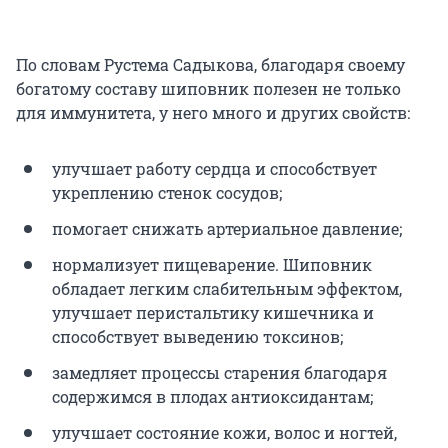
По словам Рустема Садыкова, благодаря своему
богатому составу шиповник полезен не только
для иммунитета, у него много и других свойств:
улучшает работу сердца и способствует
укреплению стенок сосудов;
помогает снижать артериальное давление;
нормализует пищеварение. Шиповник
обладает легким слабительным эффектом,
улучшает перистальтику кишечника и
способствует выведению токсинов;
замедляет процессы старения благодаря
содержимся в плодах антиоксидантам;
улучшает состояние кожи, волос и ногтей,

> _Exercise requirements_
Identify the lines of the data that contain the word "благодаря". Copy each of them.

> _Response to the task_
По словам Рустема Садыкова, благодаря своему
замедляет процессы старения благодаря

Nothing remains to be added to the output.